[SOURCE INFORMATION Boundary: Start]

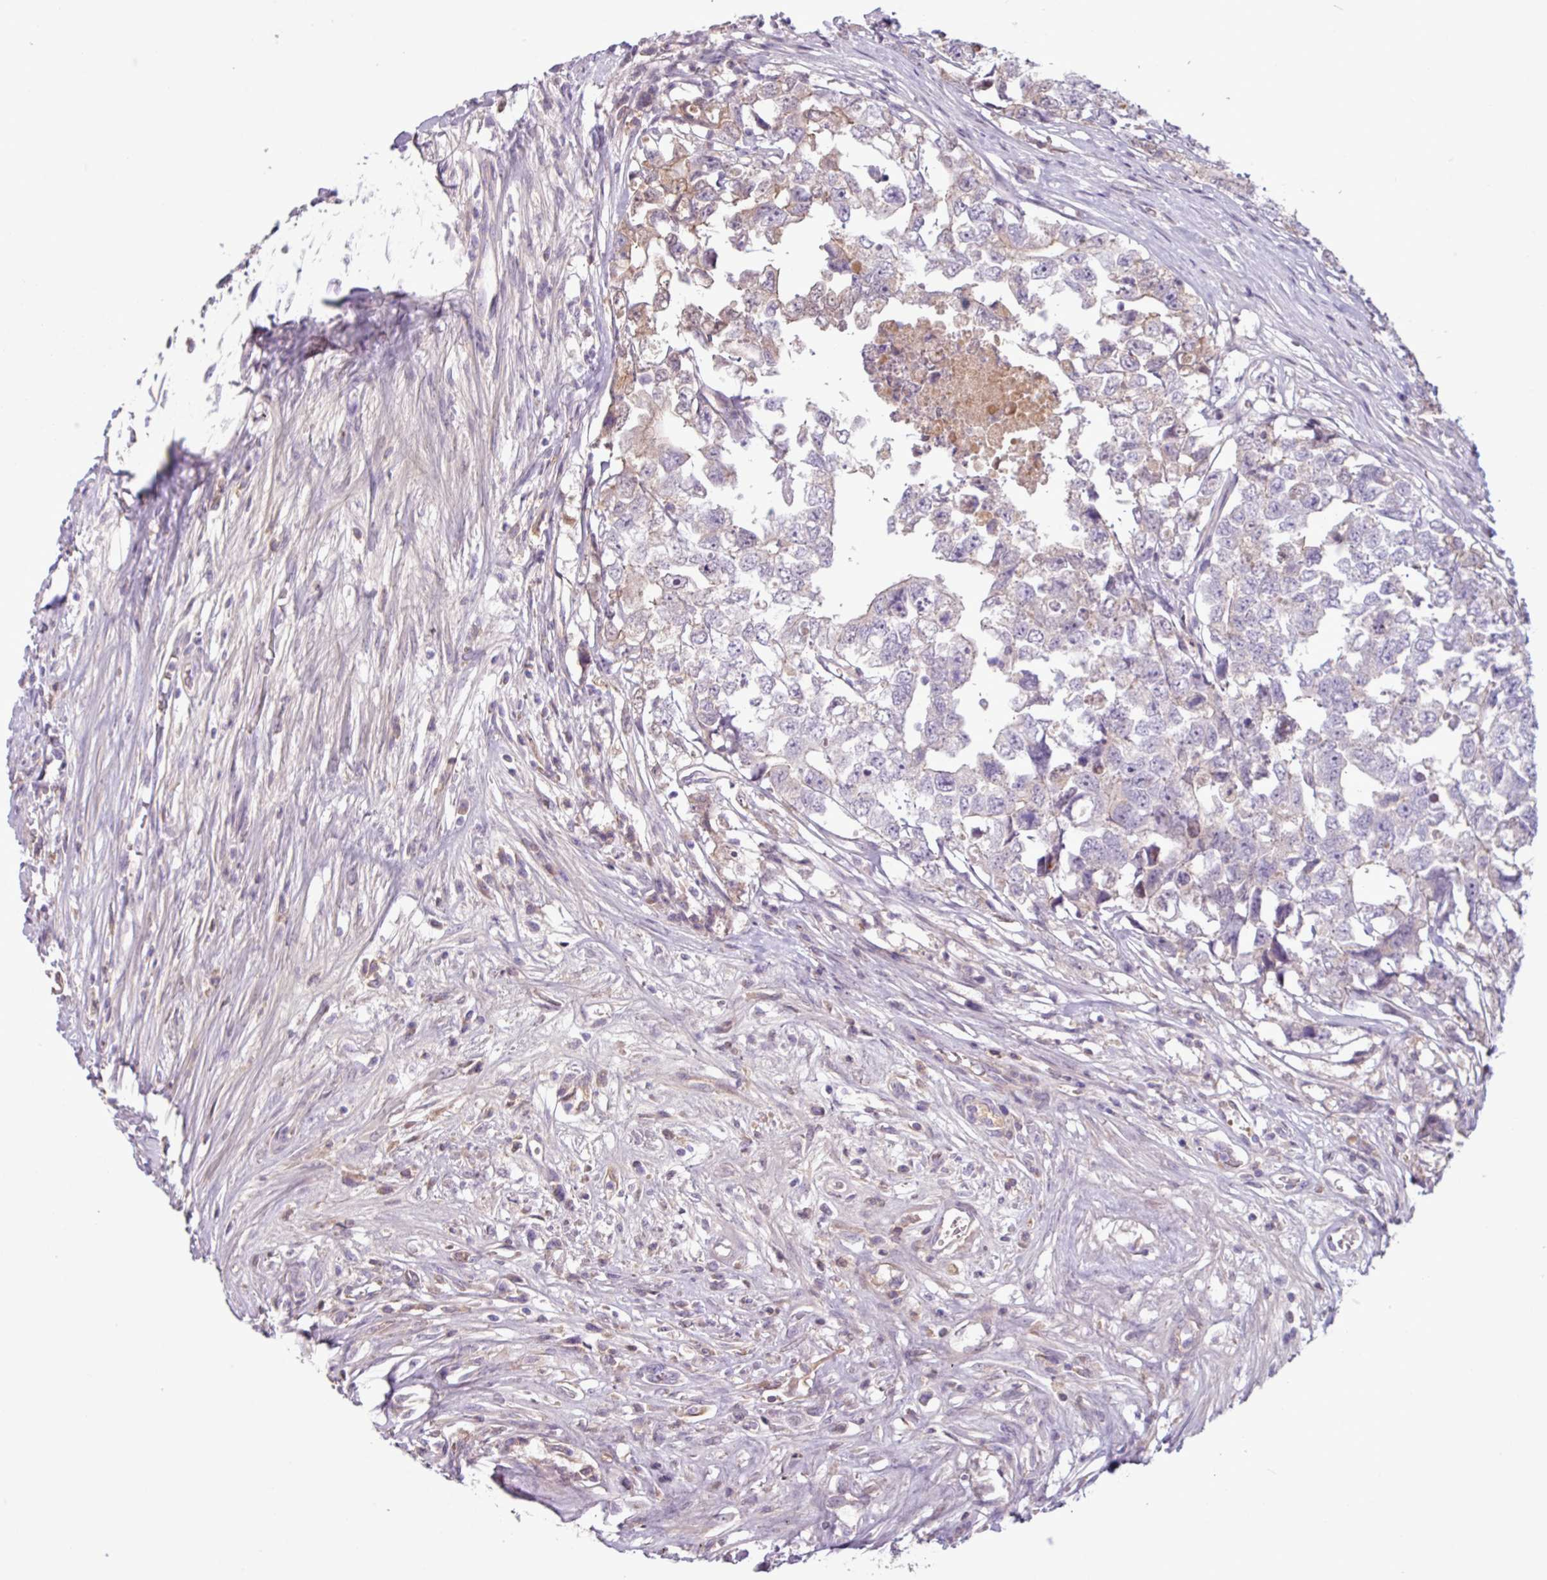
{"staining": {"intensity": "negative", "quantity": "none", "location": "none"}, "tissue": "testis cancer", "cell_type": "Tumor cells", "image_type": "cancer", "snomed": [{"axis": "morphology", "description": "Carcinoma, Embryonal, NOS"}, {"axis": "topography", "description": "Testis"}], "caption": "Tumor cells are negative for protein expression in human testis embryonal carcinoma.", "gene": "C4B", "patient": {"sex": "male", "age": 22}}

[SOURCE INFORMATION Boundary: End]
[SOURCE INFORMATION Boundary: Start]

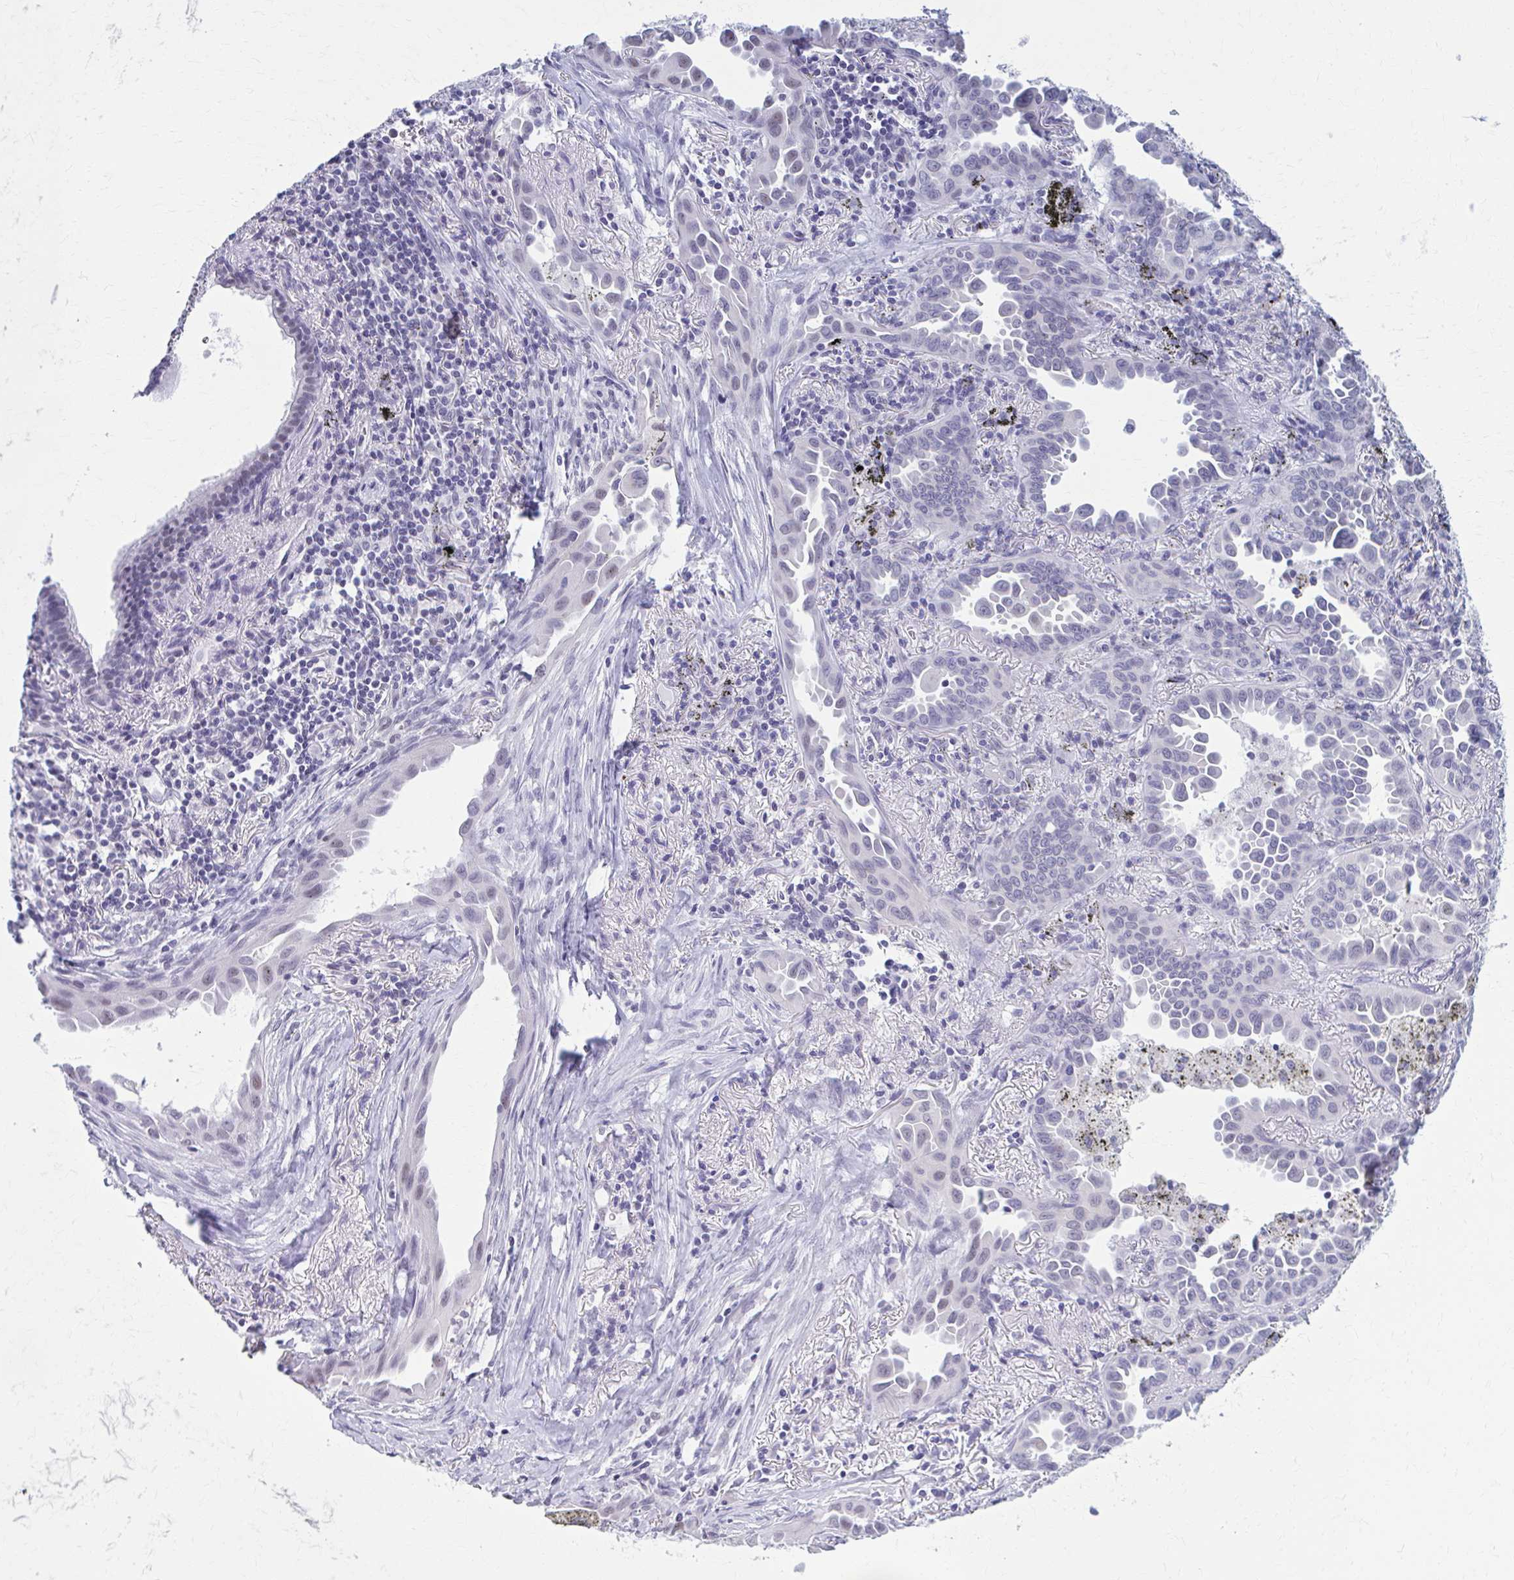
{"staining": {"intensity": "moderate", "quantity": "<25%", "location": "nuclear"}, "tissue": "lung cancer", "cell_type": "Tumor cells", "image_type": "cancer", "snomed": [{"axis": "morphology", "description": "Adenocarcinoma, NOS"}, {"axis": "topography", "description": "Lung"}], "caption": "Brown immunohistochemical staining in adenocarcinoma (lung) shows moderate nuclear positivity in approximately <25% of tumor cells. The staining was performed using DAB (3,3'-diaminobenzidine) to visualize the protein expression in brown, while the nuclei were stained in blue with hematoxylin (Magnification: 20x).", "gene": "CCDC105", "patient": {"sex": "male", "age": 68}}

[SOURCE INFORMATION Boundary: End]
[SOURCE INFORMATION Boundary: Start]

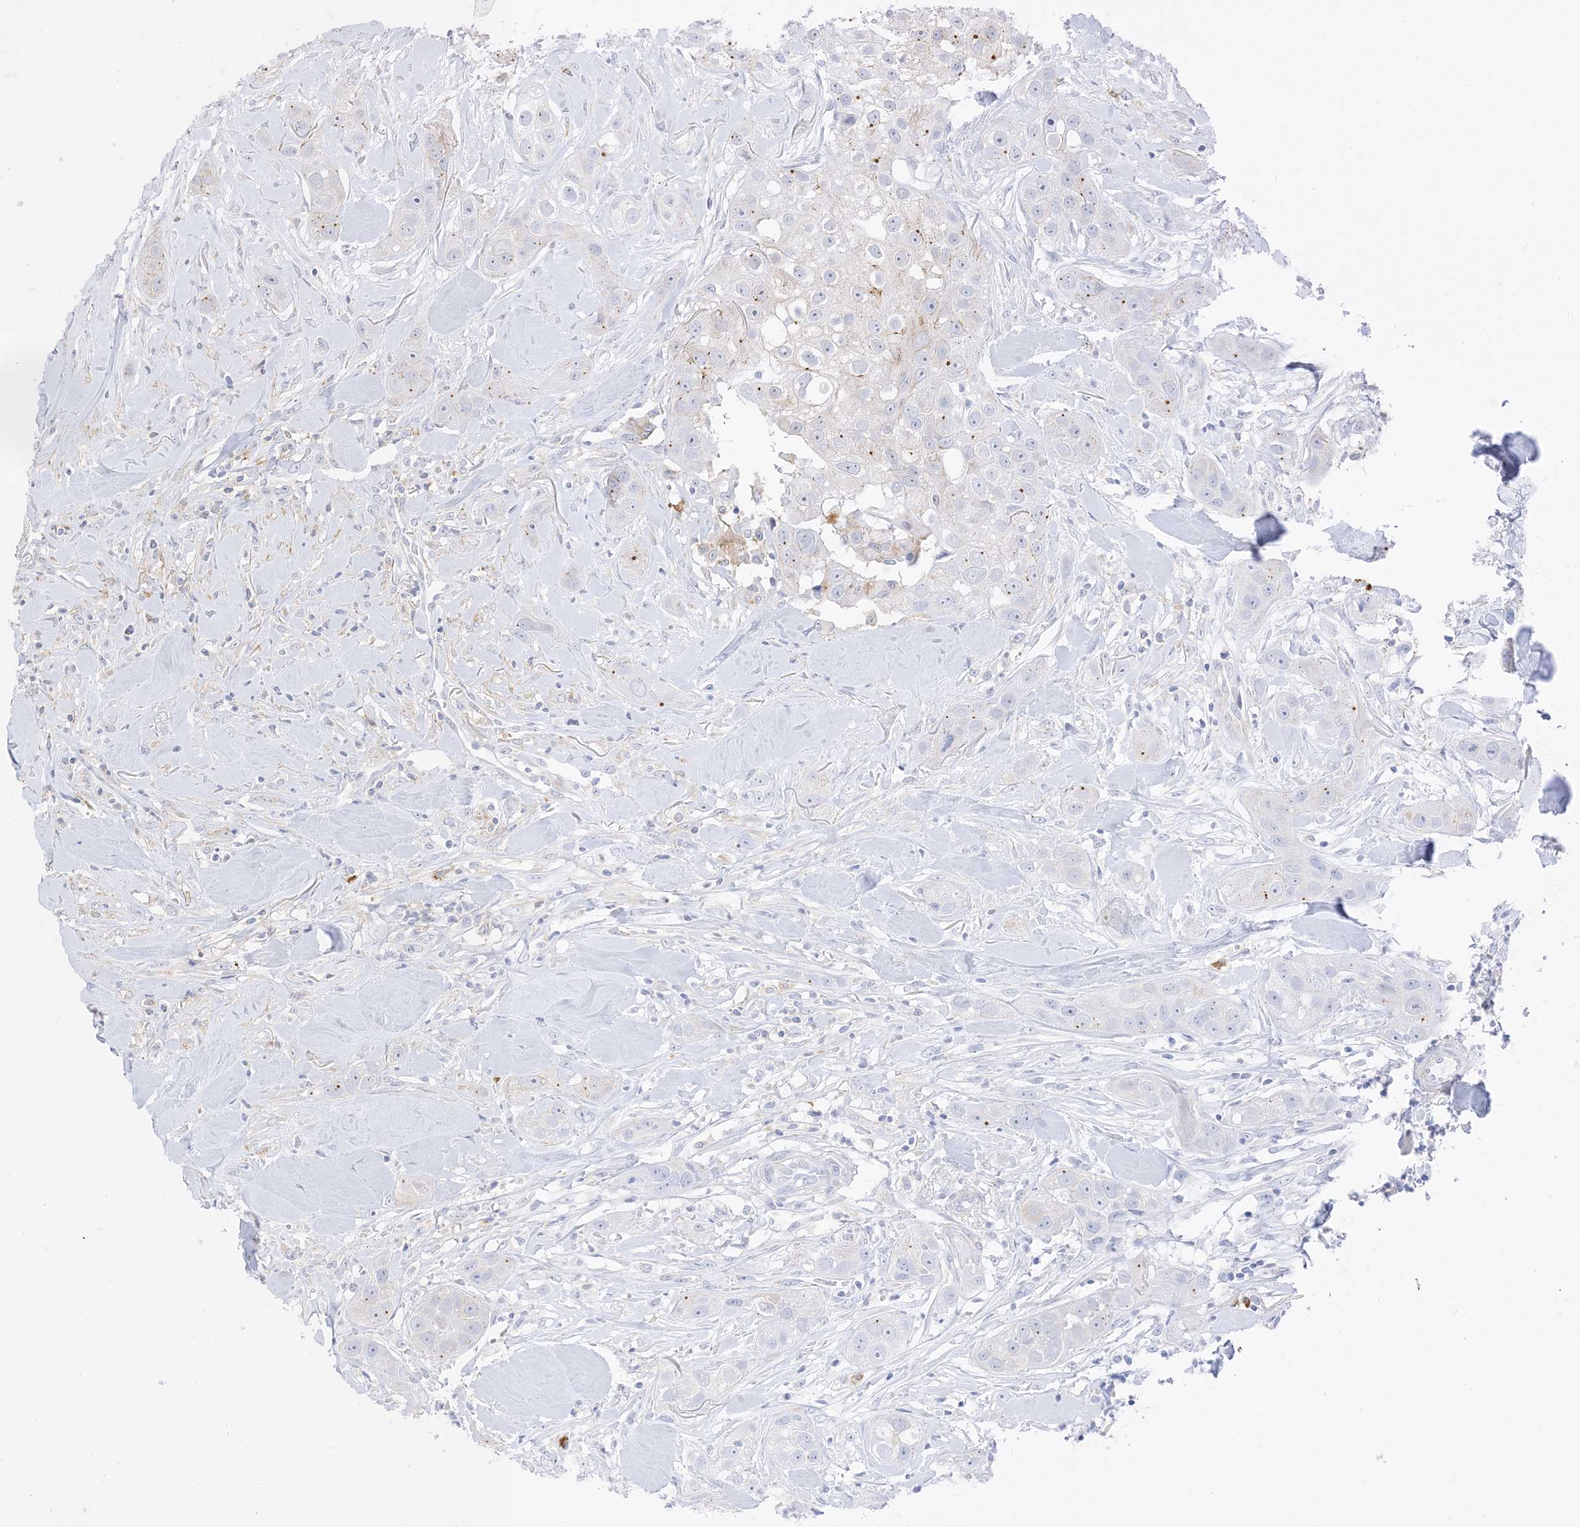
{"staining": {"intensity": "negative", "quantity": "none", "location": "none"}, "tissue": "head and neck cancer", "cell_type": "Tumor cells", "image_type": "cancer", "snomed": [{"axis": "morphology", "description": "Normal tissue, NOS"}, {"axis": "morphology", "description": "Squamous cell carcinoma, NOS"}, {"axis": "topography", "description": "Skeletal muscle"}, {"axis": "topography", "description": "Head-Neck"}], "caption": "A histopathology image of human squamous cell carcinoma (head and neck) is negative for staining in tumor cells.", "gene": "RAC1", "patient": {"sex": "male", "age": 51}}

[SOURCE INFORMATION Boundary: End]

▶ TASK DESCRIPTION: Each line above that contains the word "negative" must be copied.

▶ SOLUTION TO THIS TASK:
{"staining": {"intensity": "negative", "quantity": "none", "location": "none"}, "tissue": "testis cancer", "cell_type": "Tumor cells", "image_type": "cancer", "snomed": [{"axis": "morphology", "description": "Carcinoma, Embryonal, NOS"}, {"axis": "topography", "description": "Testis"}], "caption": "Tumor cells are negative for protein expression in human testis embryonal carcinoma.", "gene": "C4B", "patient": {"sex": "male", "age": 22}}
{"staining": {"intensity": "negative", "quantity": "none", "location": "none"}, "tissue": "head and neck cancer", "cell_type": "Tumor cells", "image_type": "cancer", "snomed": [{"axis": "morphology", "description": "Normal tissue, NOS"}, {"axis": "morphology", "description": "Squamous cell carcinoma, NOS"}, {"axis": "topography", "description": "Skeletal muscle"}, {"axis": "topography", "description": "Head-Neck"}], "caption": "A histopathology image of human squamous cell carcinoma (head and neck) is negative for staining in tumor cells.", "gene": "RAC1", "patient": {"sex": "male", "age": 51}}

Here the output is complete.